MasterCard Reports Possible Breach
When was the last time you paid for something with cash? We are truly moving into the digital age, where even our monetary transactions are done through computers and programming as opposed to the dollar and coin. Plastic is the new black, and has been for the past several years. But now, as our reliance on our debit and credit cards continues to grow, crimes related to credit or debit card theft or fraud continue to rise. You all remember the recent case of Canadian hackers who managed to steal over $250,000 worth of money and purchased equipment. And now, credit card service provider giant MasterCard released a statement today that stated it is investigating a possible breach of cardholder account data involving a U.S.-based payment processor.
“As a result, we have alerted payment card issuers regarding certain MasterCard accounts that are potentially at risk,” the Purchase, N.Y., credit-card company said in a statement.

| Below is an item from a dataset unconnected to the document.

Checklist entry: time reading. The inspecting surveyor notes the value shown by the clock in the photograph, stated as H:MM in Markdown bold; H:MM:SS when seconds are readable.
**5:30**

Law enforcement officials have also been alerted to the possible emergency situation. According to their official statement, they have commissioned an “independent data security organization” to conduct an ongoing forensic review into the situation. The United States Secret Service is also investigating the hacking. MasterCard has also taken the liberty of alerting any banks that distribute their brand of credit and debit cards, alerting them of “certain MasterCard accounts that are potentially at risk.”
According to the official statement, MasterCard says “MasterCard’s own systems have not been compromised in any manner.”
When asked to comment, a spokesperson for MasterCard chose not to comment on how many credit or debit cards may have been compromised, nor did they release the number of banks that they are notifying of the breach.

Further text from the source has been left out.